基準範囲とは、健康な人(健常者)を沢山集めて、その内の95%の人が入る範囲なのです。解り易くするために、仮に100人の健常者を集めたとします。その人たちである検査項目を測定した時に、95人が入る範囲が基準値なのです。ですから、残りの5人の健常者は、この範囲から外れます。即ち、2.5人は低めに外れて、2.5人は高めに外れます。この方たちは、その測定項目に関して生まれつき低いまたは高い体質なのです。基準値を外れたから即異常ということではありません。
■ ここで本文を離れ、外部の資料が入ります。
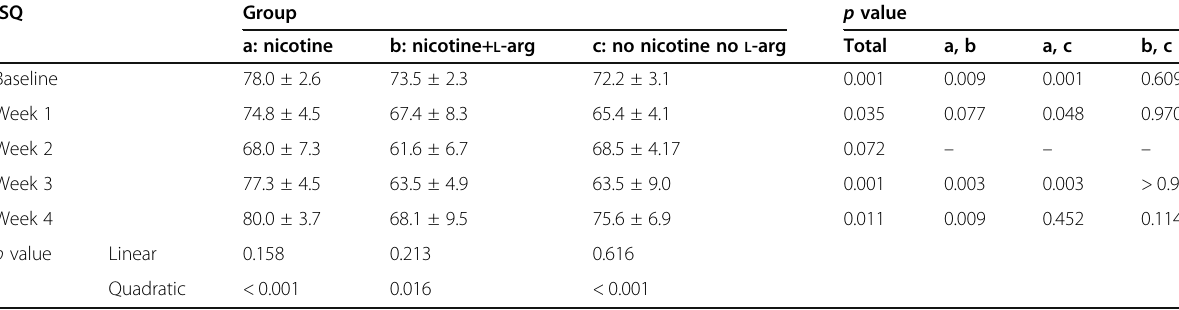
Table 2 Comparison of ISQ between the 3 groups in five different times ISQ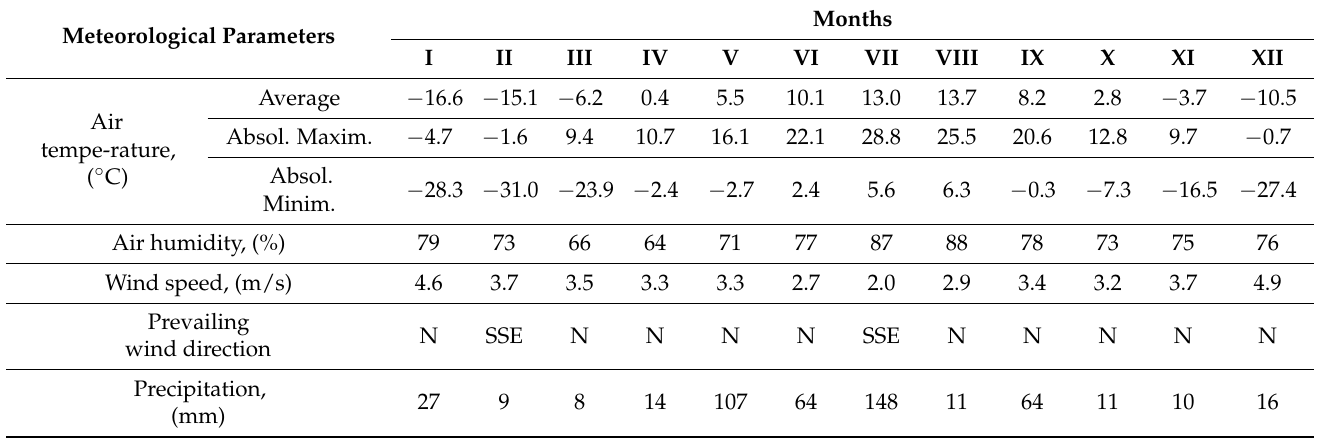
Table 1. Meteorological conditions at the Listvynaka station in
健常者で1項目を測定した場合は、上記の様に、基準範囲に入る確率は95%(0.95)なので、2項目の測定では 0.95 x 0.95 = 0.90 になりますので、100人中では90人が正常で、残りの10人は基準値を外れます。さらに多項目の測定をした場合、異常無しの確率はどの位になると思いますか?なんと、10項目では0.60、20項目なら0.36、30項目で0.21、40項目は0.13、50項目では0.08になるのです。異常無しは、健常者100人の内たったの8人だけなのです。残りの92人の健常者は、結果の表に赤い字で“H”と書かれます。すると、多くの方は動揺して、本当に病人になった気分に変化していくのです。これが病院へ招き入れる手口になることを知っておきましょう。


この様に、多項目を測定すると、異常値のHマークをつけられる人が多く出ます。この中の多く方達は、遺伝的に高い値の要素を持った健常者なのですが、一部には病的に上昇した人も入っています。では、どの様に病人かを見分ければ良いのでしょうか?例えば、今年の検診の測定値が120だったとします。当然、Hマークがついてきます。この場合、体質が原因なのか、それとも体に異常があるのかは、検査データを見慣れた医療関係者なら他の検査結果を含めたデータ全体のバランスで判断します。しかし、一般の方にはこれはできません。簡単は判断の仕方は、一昨年も昨年も今年もずっと120だった場合には、体質的な結果の可能性が高いと考えます。一方、昨年や一昨年の結果が80位で、今年になって急に120に上昇した場合には、病的な要因が発生している可能性が高いと考えます。この様な場合は、専門家の判断を仰いだ方が賢明です。

がん検診で死亡率は低下しない

2013年10月10日

    上記のように、ドックや健診は病人を作るのが主目的であるので、医療経営に潤いを与えることはあっても、死亡率の低下に貢献することはありません。実際、18万人以上の患者を対象にした臨床研究(2012年、Krogsboll LT)でも、心血管死亡率への定期検診の有用性は無いとの結果になっています。この研究では、がん死亡率との関係も調べていますが、受信者と定期検診を受けなかった者とは、がん死亡率に全く差がありませんでした。一般的な検診は、死亡率の低下には無意味なのです。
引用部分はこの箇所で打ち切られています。